■ **Selected passage**
++++++
TNBC example (RNA-Seq single-subject dataset). The expression of the first ten genes in alphabetical order among 20,501 gene expression measurements, which are mapped to gene symbols for both tumor and surrounding healthy tissue collected from an African American female (subject TCGA-GI-A2C9) exhibiting TNBC. The second and third column display the mRNA counts of her healthy sample and the ones of her tumor sample. The last three columns - Absolute Difference, Fold Change (FC), and indicator of FC \(\geq\) 3 or \(\frac{1}{FC}\geq 3\) - illustrate the general complexity of working with count data and the caution one must proceed with when developing methods for both lowly and highly expressed genes. Using a simple heuristic of FC \(\geq\) 3 or \(\frac{1}{FC}\geq 3\) to label a DEG, we see two potential extreme cases of misclassifying a gene by assuming that genes of different orders of magnitude present the same behavior. Gene A2M, for example, has an absolute difference of 17,560 and \(\frac{1}{FC}=2.5\), which could be a potential prime candidate for a down-regulated DEG. Even though A4GNT has a FC=5, it may not be a DEG since there tends to be more noise than signal at such low levels of expression. Note, single-subject RNA-Seq analysis compare isogenic tissues of the same subject, and isogenic refers to identical genomes as in tissues of the same subject, cell lines, or highly inbred animal models (e.g., mice strains), while heterogenic conditions are observed between individuals with distinct genomes (e.g., most human beings).
Gene Healthy Tumor Absolute Difference Fold Change(FC) FC \(\geq\) 3 or \(\frac{1}{FC}\geq\) 3
A1BG 72 92 20 1.28 0
A1CF 0 1 1 NaN NA
A2BP1 2 0 2 0 NA
A2LD1 71 127 56 1.79 0
A2ML1 12 773 761 64.42 1
A2M 29385 11825 17560 0.4 0
A4GALT 891 871 20 0.98 0
A4GNT 5 1 4 0.2 1
AAA1 0 0 0 NaN NA
AAAS 460 414 46 0.9 0
Legend. NaN:not defined. NA: not applicable.
++++++
■ **Task details**
Summarize the TNBC example above in two sentences.

■ **Given entries**
++++++
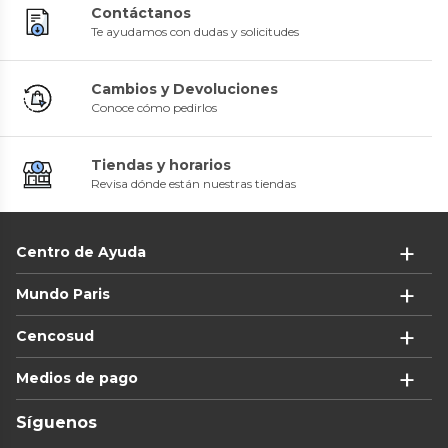
Contáctanos
Te ayudamos con dudas y solicitudes
Cambios y Devoluciones
Conoce cómo pedirlos
Tiendas y horarios
Revisa dónde están nuestras tiendas
Centro de Ayuda
Mundo Paris
Cencosud
Medios de pago
Síguenos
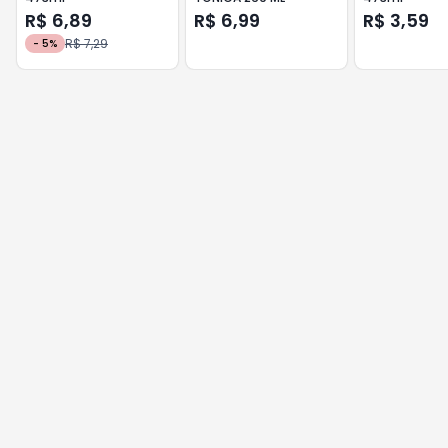
R$ 6,89
R$ 6,99
R$ 3,59
R$ 7,29
-
5
%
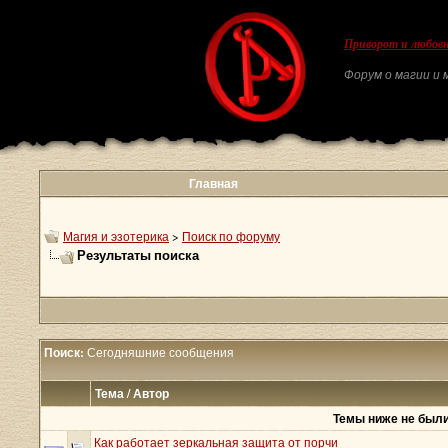
Приворот и любовн
Форум о магии и м
Главная
Магия и эзотерика
>
Поиск по форуму
Результаты поиска
Поиск:
Сегодняшние сообщения
Тема / Автор
Темы ниже не были
Как работает зеркальная защита от порчи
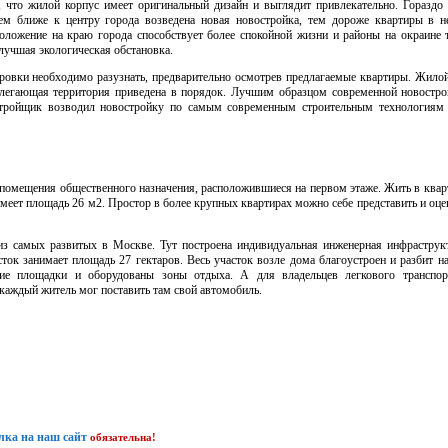
 что жилой корпус имеет оригинальный дизайн и выглядит привлекательно. Гораздо 
ем ближе к центру города возведена новая новостройка, тем дороже квартиры в не
оложение на краю города способствует более спокойной жизни и районы на окраине 
 лучшая экологическая обстановка.
нировки необходимо разузнать, предварительно осмотрев предлагаемые квартиры. Жило
илегающая территория приведена в порядок. Лучшим образцом современной новостро
стройщик возводил новостройку по самым современным строительным технологиям
помещения общественного назначения, расположившиеся на первом этаже. Жить в квар
 имеет площадь 26 м2. Простор в более крупных квартирах можно себе представить и оц
из самых развитых в Москве. Тут построена индивидуальная инженерная инфраструкт
ок занимает площадь 27 гектаров. Весь участок возле дома благоустроен и разбит на
кие площадки и оборудованы зоны отдыха. А для владельцев легкового транспор
каждый житель мог поставить там свой автомобиль.
лка на наш сайт
обязательна!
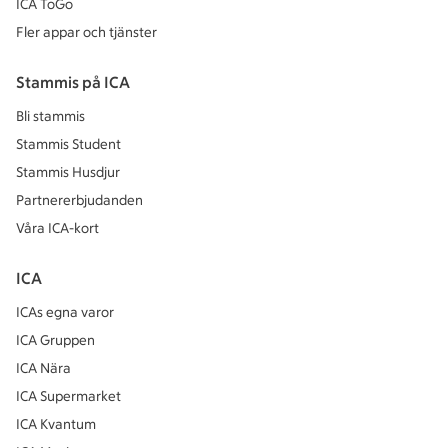
ICA ToGo
Fler appar och tjänster
Stammis på ICA
Bli stammis
Stammis Student
Stammis Husdjur
Partnererbjudanden
Våra ICA-kort
ICA
ICAs egna varor
ICA Gruppen
ICA Nära
ICA Supermarket
ICA Kvantum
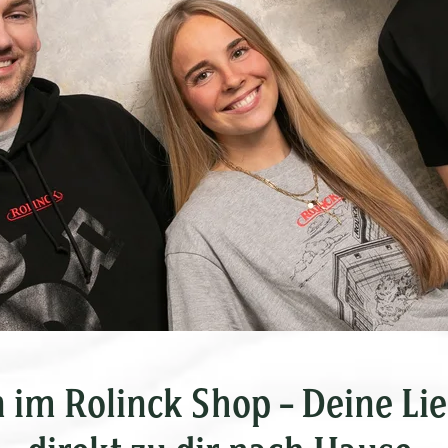
m Rolinck Shop – Deine Lie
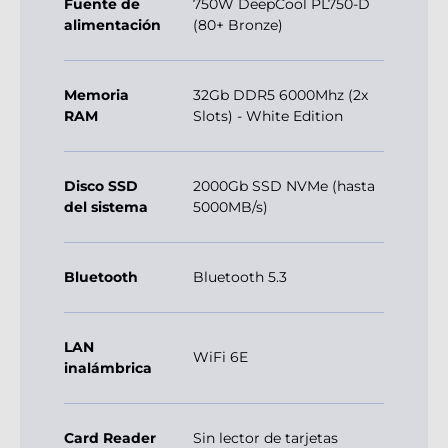
Fuente de
750W DeepCool PL750-D
alimentación
(80+ Bronze)
Memoria
32Gb DDR5 6000Mhz (2x
RAM
Slots) - White Edition
Disco SSD
2000Gb SSD NVMe (hasta
del sistema
5000MB/s)
Bluetooth
Bluetooth 5.3
LAN
WiFi 6E
inalámbrica
Card Reader
Sin lector de tarjetas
++++++
■ **Response area**
The TNBC example lists the first ten of 20,501 genes, in alphabetical order, with mRNA counts from the healthy and tumor tissue of one African American female subject with TNBC. It also gives each gene's absolute difference, fold change, and an FC ≥ 3 or 1/FC ≥ 3 indicator, and it shows how that simple cutoff can misclassify genes: A2M, with an absolute difference of 17,560 and 1/FC = 2.5, could be a prime down-regulated candidate, while A4GNT may not be a DEG because noise tends to outweigh signal at such low expression.